Dalam berorganisasi, akan selalu ada masalah, baik dari internal maupun eksternal. Menurut Mba Nida, kita harus jadi pribadi yang fleksibel di setiap situasi, terutama dalam konteks sosial dengan orang-orang yang beragam. Harus belajar menurunkan ekspektasi dan berdamai dengan ketidaksempurnaan yang terjadi di lapangan. Dalam Stoikisme, ada konsep "Premeditatio Malorum," sederhananya berlatih menderita dengan memikirkan skenario terburuk. Seperti yang dikatakan Seneca, "Orang yang paling menderita adalah yang selalu mengharapkan keberuntungan." Dalam berorganisasi, biasanya kita sudah menyiapkan rencana A dan berharap semuanya berjalan lancar, tapi kenyataannya tidak selalu demikian.
Dengan "Premeditatio Malorum," kita mencoba memikirkan kemungkinan buruk yang tujuannya untuk menyiapkan rencana B, C, dan D. Kita juga harus belajar bahwa anggota-anggota dalam organisasi karakternya beragam. Sudah menjadi hal lumrah saat ada anggota yang semangatnya surut dan tidak aktif lagi; kita tidak bisa mengontrol mereka, itu di luar kendali kita. Tetapi kita wajib mengupayakan untuk reach mereka duluan.
Baca Juga >> 6 Petuah Stoik Untuk Menghadapi Kegagalan
Growth Mindset itu diperlukan agar kita bisa maju! Kalau kata Kak Ova, "Arti dan taraf sukses masing-masing orang memang berbeda. Tapi tidak ada orang sukses yang tidak memiliki growth mindset." Orang dengan growth mindset suka tantangan, cinta belajar, dan terus mengembangkan diri. Dalam Stoikisme, ada dikotomi kendali, yang fokusnya adalah pada apa yang bisa kita kendalikan termasuk usaha kita untuk terus menjadi manusia yang berkembang lebih baik.
Kak Ova menekankan pentingnya networking dan menularkan prinsip, "Keluar rumah setidaknya kamu mendapatkan antara uang, relasi, pengalaman, atau pengetahuan." Sama halnya ketika kita berorganisasi yang kegiatannya sukarela.

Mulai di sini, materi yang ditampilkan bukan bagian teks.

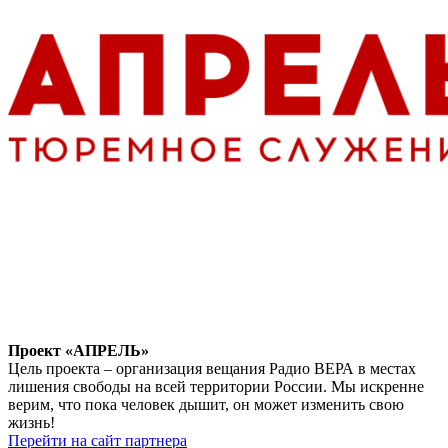
Проект «АПРЕЛЬ»
Цель проекта – организация вещания Радио ВЕРА в местах
лишения свободы на всей территории России. Мы искренне
верим, что пока человек дышит, он может изменить свою
жизнь!
Перейти на сайт партнера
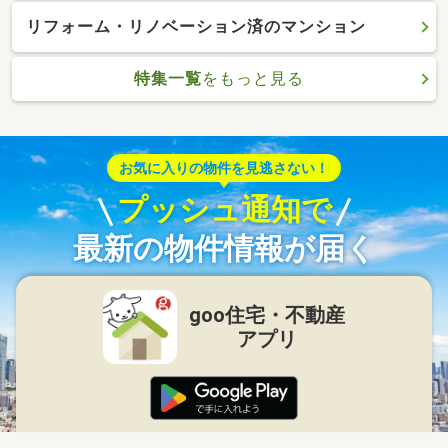
リフォーム・リノベーション済のマンション
特集一覧
をもっと見る
お気に入りの物件を見逃さない！
プッシュ通知で
最新の物件情報が届く
goo住宅・不動産
アプリ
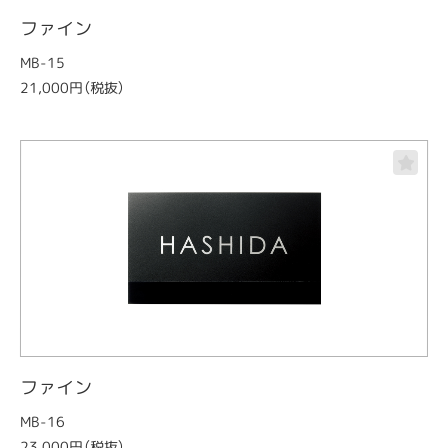
ファイン
MB-15
21,000円（税抜）
ファイン
MB-16
23,000円（税抜）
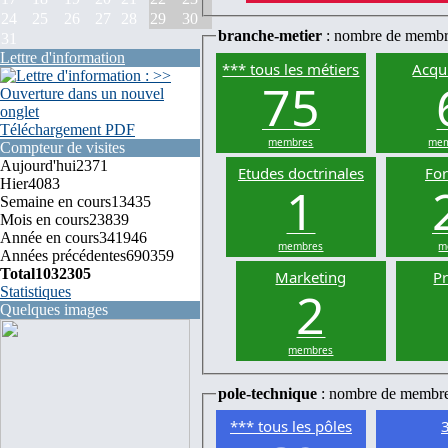
24
25
26
27
28
29
30
branche-metier
: nombre de membr
31
Lettre d'information
*** tous les métiers
Acqui
75
Téléchargement PDF
membres
mem
Compteur de visites
Aujourd'hui
2371
Etudes doctrinales
Fo
Hier
4083
1
Semaine en cours
13435
Mois en cours
23839
Année en cours
341946
membres
m
Années précédentes
690359
Total
1032305
Marketing
P
2
Statistiques
Quelques images
membres
pole-technique
: nombre de membr
*** tous les pôles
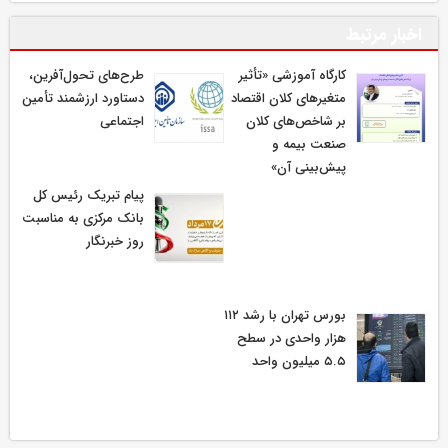
اخبار مرتبط
كارگاه آموزشی «تأثیر
طرح‌های تحول‌آفرین،
متغیرهای كلان اقتصاد
دستاورد ارزشمند تأمین
بر شاخص‌های كلان
اجتماعی
صنعت بیمه و
پیش‌بینی آن»
پیام تبریک رئیس کل
بانک مرکزی به مناسبت
روز خبرنگار
بورس تهران با رشد ۱۱۲
هزار واحدی در سطح
۵.۵ میلیون واحد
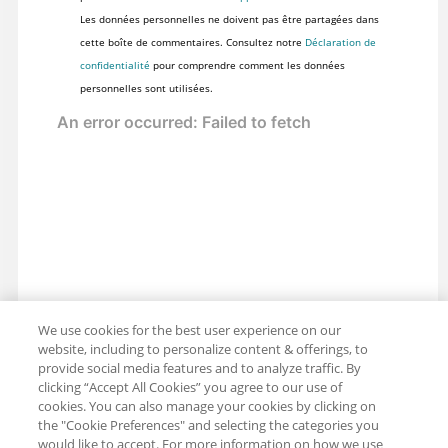
Les données personnelles ne doivent pas être partagées dans
cette boîte de commentaires. Consultez notre
Déclaration de
confidentialité
pour comprendre comment les données
personnelles sont utilisées.
We use cookies for the best user experience on our
website, including to personalize content & offerings, to
provide social media features and to analyze traffic. By
clicking “Accept All Cookies” you agree to our use of
cookies. You can also manage your cookies by clicking on
the "Cookie Preferences" and selecting the categories you
would like to accept. For more information on how we use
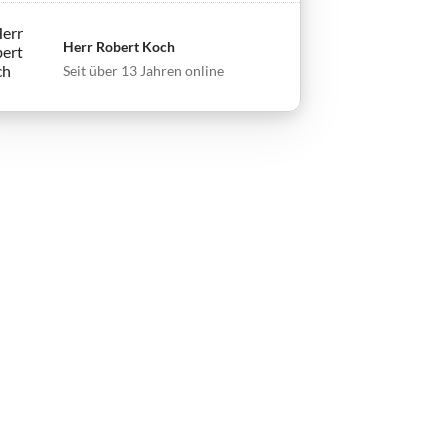
Herr Robert Koch
Seit über 13 Jahren online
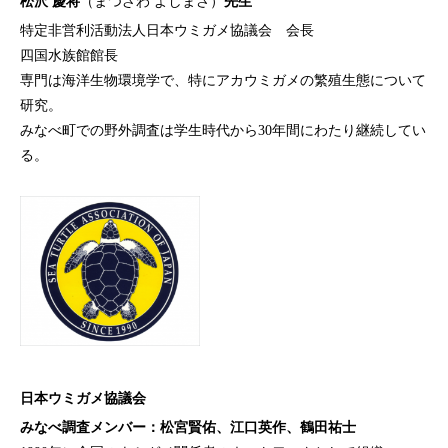
松沢 慶将
（まつざわ よしまさ）
先生
特定非営利活動法人日本ウミガメ協議会 会長
四国水族館館長
専門は海洋生物環境学で、特にアカウミガメの繁殖生態について
研究。
みなべ町での野外調査は学生時代から30年間にわたり継続してい
る。
日本ウミガメ協議会
みなべ調査メンバー：
松宮賢佑、江口英作、鶴田祐士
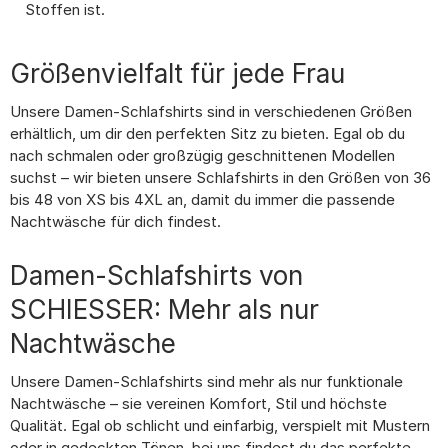
Stoffen ist.
Größenvielfalt für jede Frau
Unsere Damen-Schlafshirts sind in verschiedenen Größen
erhältlich, um dir den perfekten Sitz zu bieten. Egal ob du
nach schmalen oder großzügig geschnittenen Modellen
suchst – wir bieten unsere Schlafshirts in den Größen von 36
bis 48 von XS bis 4XL an, damit du immer die passende
Nachtwäsche für dich findest.
Damen-Schlafshirts von
SCHIESSER: Mehr als nur
Nachtwäsche
Unsere Damen-Schlafshirts sind mehr als nur funktionale
Nachtwäsche – sie vereinen Komfort, Stil und höchste
Qualität. Egal ob schlicht und einfarbig, verspielt mit Mustern
oder in gedeckten Tönen, bei uns findest du das perfekte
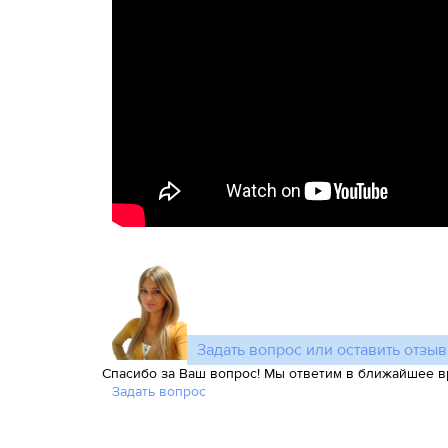
Задать вопрос или оставить отзыв
Спасибо за Ваш вопрос! Мы ответим в ближайшее в
Задать вопрос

Meskipun tidak mendapat uang, kita bisa mendapatkan relasi, pengalaman, dan pengetahuan.
Kak Ova juga bilang, "Mengubah orang yang ngga mau maju lebih sulit dibandingkan memindahkan Gunung Slamet!" Kenapa? Karena Growth Mindset harus berawal dari kesadaran diri. Growth Mindset akan lebih mengapresiasi proses dan progres, bukan hasil akhir. Ini selaras dengan konsep Stoikisme, yang menekankan bahwa yang terpenting adalah memaksimalkan upaya kita, sementara 'hasil' itu di luar kuasa kita.
Sebagai seorang introvert yang hobi banget menyendiri dan malas keluar rumah, aku sangat bersyukur karena tahun ini aku memberanikan diri untuk keluar dan melibatkan diri dalam kegiatan positif. Meskipun awal beradaptasi itu berat karena energi sosialku cepat habis, tapi itu sepadan karena aku bisa mengalami hal-hal yang tidak akan aku alami jika hanya terus mengurung diri!
Bonusnya kegiatan kemarin diadakan ditempat yang aesthetic, hehe.